Сама она торчала в театральной кассе только вечером, а днем вязала: шарфики, шапочки, потом освоила платья. Вязала исступленно, когда поднимала голову и Толик сталкивался с ее глазами, то пугался, столько в них было угрюмой обиды на жизнь. Потом она бросила и вязанье, и свою кассу, кто-то помог ей устроиться в художественную мастерскую на должность инспектора по оформлению заказов. Толик с удивлением заметил, как быстро она расправила крылья, на кухне появился внушительный холодильник, а в шкафу — платья, шуба, коробки с обувью. Жена на вид была все той же синеглазой хрупкой девочкой, но теперь он уже ее знал, побаивался и в разговоры о святом искусстве не вступал. Однажды ему пришла в голову мысль, что холодильник на кухне не хозяйственный прибор для хранения продуктов, а скульптурный портрет его жены, такой же блестящий, чистый, безропотный снаружи и жалкий, бедный внутри. Два пакета молока, два плавленых сырка и бутылка постного масла.

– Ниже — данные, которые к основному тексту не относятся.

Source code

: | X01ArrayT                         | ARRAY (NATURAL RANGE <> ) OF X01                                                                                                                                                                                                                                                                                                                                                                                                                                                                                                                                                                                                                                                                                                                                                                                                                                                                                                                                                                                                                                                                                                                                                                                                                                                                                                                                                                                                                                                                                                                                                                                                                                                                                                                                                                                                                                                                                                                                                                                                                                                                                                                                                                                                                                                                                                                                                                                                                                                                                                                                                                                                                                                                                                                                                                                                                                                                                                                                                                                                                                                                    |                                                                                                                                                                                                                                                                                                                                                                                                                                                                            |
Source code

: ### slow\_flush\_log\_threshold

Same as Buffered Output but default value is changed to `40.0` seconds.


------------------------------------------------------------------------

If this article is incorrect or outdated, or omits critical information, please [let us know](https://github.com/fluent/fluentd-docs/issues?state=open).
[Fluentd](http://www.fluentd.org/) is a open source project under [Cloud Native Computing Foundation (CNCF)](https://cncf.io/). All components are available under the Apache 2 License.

Он уже ее не любил, но еще любил театр и надеялся, что пробьется: попадется на глаза заезжему кинорежиссеру или выпадет ему классическая театральная удача, заболеет исполнитель главной роли, и он, знающий эту роль назубок, выйдет на сцену премьером. Все роли, включая женские, он знал, так как жил в театре с утра до позднего вечера. Была бы надобность, он смог бы заменить и режиссера, — словарный запас у того был невелик, а жесты и рывки из кресла зрительного зала на сцену однообразны.